↓

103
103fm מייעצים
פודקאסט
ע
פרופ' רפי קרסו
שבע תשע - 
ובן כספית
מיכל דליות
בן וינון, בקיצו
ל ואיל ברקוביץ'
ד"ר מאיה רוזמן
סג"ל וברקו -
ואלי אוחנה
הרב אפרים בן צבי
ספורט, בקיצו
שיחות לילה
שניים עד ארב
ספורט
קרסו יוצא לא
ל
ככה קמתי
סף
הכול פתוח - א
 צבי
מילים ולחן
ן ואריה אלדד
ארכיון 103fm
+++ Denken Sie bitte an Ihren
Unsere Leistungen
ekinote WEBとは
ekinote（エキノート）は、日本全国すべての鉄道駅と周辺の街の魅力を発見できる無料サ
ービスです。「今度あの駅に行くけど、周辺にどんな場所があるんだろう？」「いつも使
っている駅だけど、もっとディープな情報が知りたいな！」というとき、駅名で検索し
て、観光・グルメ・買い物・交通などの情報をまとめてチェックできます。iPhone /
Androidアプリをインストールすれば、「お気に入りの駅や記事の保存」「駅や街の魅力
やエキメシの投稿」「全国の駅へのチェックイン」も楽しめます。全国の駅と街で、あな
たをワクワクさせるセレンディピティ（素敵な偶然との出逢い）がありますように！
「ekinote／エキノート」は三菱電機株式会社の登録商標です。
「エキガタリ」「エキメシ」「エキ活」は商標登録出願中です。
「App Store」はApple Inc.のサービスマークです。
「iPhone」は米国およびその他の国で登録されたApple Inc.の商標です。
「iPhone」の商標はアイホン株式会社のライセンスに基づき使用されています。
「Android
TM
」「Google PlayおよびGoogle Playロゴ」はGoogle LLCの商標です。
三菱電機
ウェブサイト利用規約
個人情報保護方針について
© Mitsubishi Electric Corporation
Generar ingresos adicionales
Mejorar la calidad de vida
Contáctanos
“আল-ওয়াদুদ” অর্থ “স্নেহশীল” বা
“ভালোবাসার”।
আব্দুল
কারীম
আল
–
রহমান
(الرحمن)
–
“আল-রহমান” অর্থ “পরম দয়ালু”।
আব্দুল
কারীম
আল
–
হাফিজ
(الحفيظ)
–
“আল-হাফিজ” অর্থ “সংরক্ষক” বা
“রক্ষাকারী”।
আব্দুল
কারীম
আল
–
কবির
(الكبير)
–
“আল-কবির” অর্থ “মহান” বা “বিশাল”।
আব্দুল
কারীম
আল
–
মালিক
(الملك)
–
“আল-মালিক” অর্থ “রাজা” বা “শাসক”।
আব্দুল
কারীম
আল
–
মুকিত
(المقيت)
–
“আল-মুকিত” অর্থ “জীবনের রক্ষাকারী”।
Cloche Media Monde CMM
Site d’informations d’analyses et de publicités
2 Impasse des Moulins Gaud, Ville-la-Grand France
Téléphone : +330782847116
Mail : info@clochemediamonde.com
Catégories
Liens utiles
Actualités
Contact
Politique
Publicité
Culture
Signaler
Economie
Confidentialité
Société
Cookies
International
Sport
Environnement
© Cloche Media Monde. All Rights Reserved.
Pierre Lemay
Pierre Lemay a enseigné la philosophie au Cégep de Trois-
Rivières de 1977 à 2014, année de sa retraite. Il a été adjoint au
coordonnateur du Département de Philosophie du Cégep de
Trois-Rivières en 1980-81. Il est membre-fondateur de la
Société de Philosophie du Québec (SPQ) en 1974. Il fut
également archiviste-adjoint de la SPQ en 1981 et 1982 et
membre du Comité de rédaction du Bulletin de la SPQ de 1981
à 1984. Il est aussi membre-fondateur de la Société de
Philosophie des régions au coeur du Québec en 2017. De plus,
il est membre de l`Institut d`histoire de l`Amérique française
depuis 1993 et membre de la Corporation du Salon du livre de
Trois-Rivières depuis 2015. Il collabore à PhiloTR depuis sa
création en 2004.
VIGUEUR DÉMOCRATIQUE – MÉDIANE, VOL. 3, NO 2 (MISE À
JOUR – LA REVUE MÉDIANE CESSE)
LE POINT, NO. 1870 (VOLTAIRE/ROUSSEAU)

↑

## Work item:
Turn the lines of the items, from the first line through the line containing "ekinote（エキノート）", into a numbered list, including both of those lines, omitting blank lines, and leaving out every line after that one.

## Task output:
1. 103
2. 103fm מייעצים
3. פודקאסט
4. ע
5. פרופ' רפי קרסו
6. שבע תשע - 
7. ובן כספית
8. מיכל דליות
9. בן וינון, בקיצו
10. ל ואיל ברקוביץ'
11. ד"ר מאיה רוזמן
12. סג"ל וברקו -
13. ואלי אוחנה
14. הרב אפרים בן צבי
15. ספורט, בקיצו
16. שיחות לילה
17. שניים עד ארב
18. ספורט
19. קרסו יוצא לא
20. ל
21. ככה קמתי
22. סף
23. הכול פתוח - א
24.  צבי
25. מילים ולחן
26. ן ואריה אלדד
27. ארכיון 103fm
28. +++ Denken Sie bitte an Ihren
29. Unsere Leistungen
30. ekinote WEBとは
31. ekinote（エキノート）は、日本全国すべての鉄道駅と周辺の街の魅力を発見できる無料サ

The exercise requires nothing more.